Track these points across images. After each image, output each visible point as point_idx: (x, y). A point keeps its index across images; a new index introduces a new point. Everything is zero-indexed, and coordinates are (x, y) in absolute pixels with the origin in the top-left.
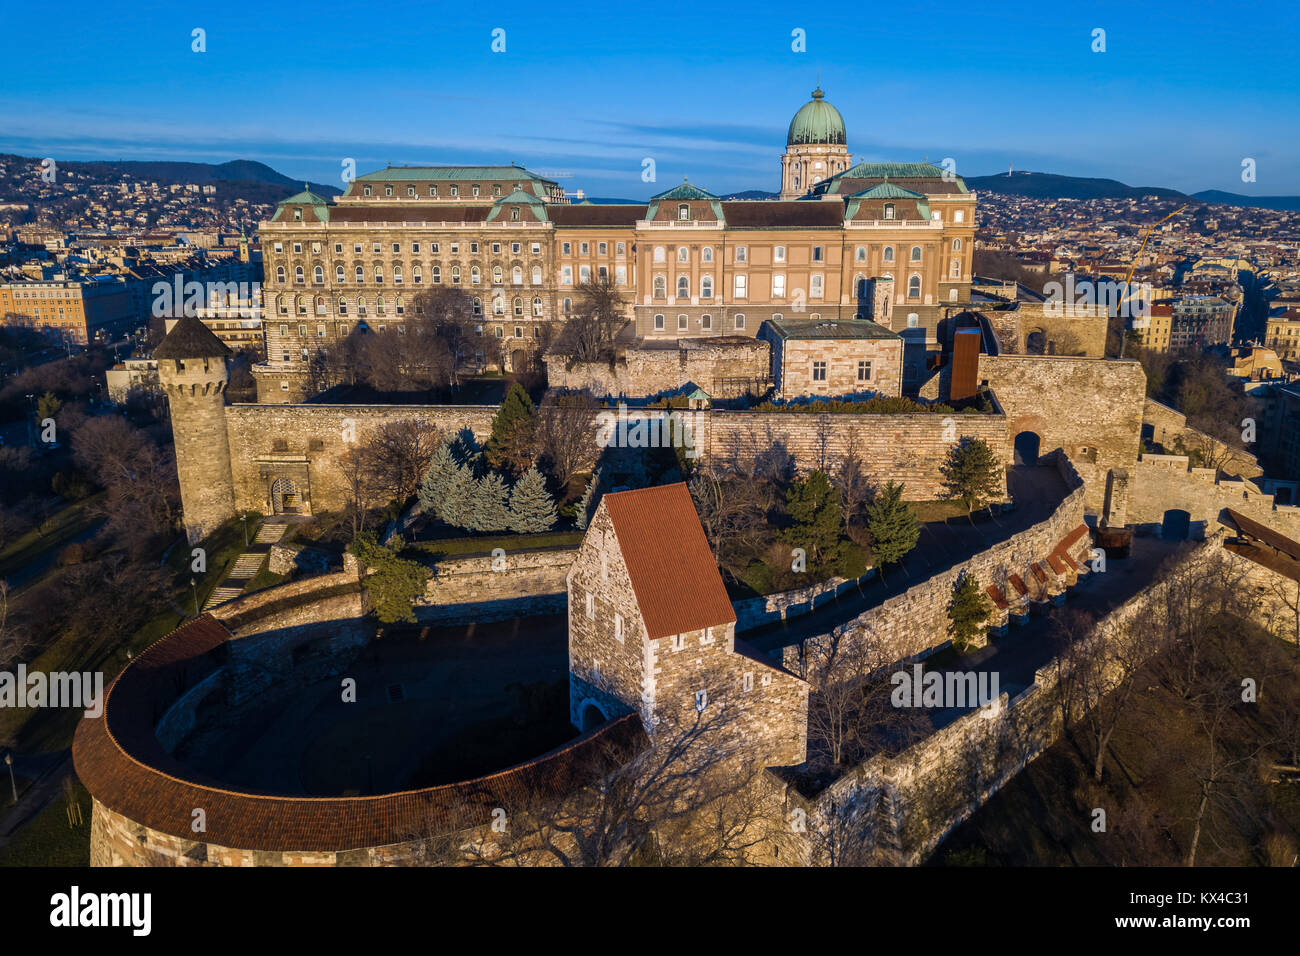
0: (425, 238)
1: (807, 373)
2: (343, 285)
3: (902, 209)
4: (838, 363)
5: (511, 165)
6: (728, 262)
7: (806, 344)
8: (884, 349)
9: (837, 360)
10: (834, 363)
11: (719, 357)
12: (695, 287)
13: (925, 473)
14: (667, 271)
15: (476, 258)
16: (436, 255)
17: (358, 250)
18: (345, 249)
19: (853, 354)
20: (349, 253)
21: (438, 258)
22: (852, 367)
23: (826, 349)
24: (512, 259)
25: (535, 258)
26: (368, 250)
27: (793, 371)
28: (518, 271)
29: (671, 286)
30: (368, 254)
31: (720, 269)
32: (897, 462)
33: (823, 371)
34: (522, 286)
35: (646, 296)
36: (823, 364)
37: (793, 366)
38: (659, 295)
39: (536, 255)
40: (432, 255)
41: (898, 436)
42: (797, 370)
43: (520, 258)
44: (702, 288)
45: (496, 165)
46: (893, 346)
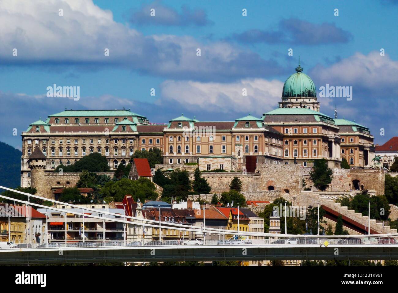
0: (87, 138)
1: (205, 168)
2: (54, 157)
3: (252, 124)
4: (214, 165)
5: (123, 109)
6: (194, 141)
7: (204, 159)
8: (226, 161)
9: (214, 164)
10: (213, 165)
11: (184, 166)
12: (183, 149)
13: (226, 188)
14: (173, 144)
15: (108, 145)
16: (92, 144)
17: (61, 142)
18: (56, 142)
19: (218, 162)
20: (57, 144)
21: (92, 146)
22: (218, 166)
23: (210, 161)
24: (122, 145)
25: (131, 145)
26: (65, 143)
27: (201, 167)
28: (124, 150)
29: (175, 149)
30: (65, 144)
31: (191, 143)
32: (219, 185)
33: (210, 167)
34: (125, 156)
35: (166, 152)
36: (210, 165)
37: (201, 166)
38: (171, 152)
39: (131, 144)
40: (90, 144)
41: (219, 178)
42: (202, 167)
43: (125, 145)
44: (185, 150)
45: (115, 109)
46: (229, 160)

* * *

— Exercise instructions —
Rewrite the listing above from its first line through the line containing "37: (793, 366)", replacing "zero-indexed" with "0-indexed" and changing nothing else. Leave the pictures out of your answer.

— Answer section —
Track these points across images. After each image, output each visible point as point_idx: (x, y). A point keeps its index across images; a new index introduces a new point. Everything is 0-indexed, and coordinates are (x, y) in absolute pixels with the origin in the top-left.
0: (425, 238)
1: (807, 373)
2: (343, 285)
3: (902, 209)
4: (838, 363)
5: (511, 165)
6: (728, 262)
7: (806, 344)
8: (884, 349)
9: (837, 360)
10: (834, 363)
11: (719, 357)
12: (695, 287)
13: (925, 473)
14: (667, 271)
15: (476, 258)
16: (436, 255)
17: (358, 250)
18: (345, 249)
19: (853, 354)
20: (349, 253)
21: (438, 258)
22: (852, 367)
23: (826, 349)
24: (512, 259)
25: (535, 258)
26: (368, 250)
27: (793, 371)
28: (518, 271)
29: (671, 286)
30: (368, 254)
31: (720, 269)
32: (897, 462)
33: (823, 371)
34: (522, 286)
35: (646, 296)
36: (823, 364)
37: (793, 366)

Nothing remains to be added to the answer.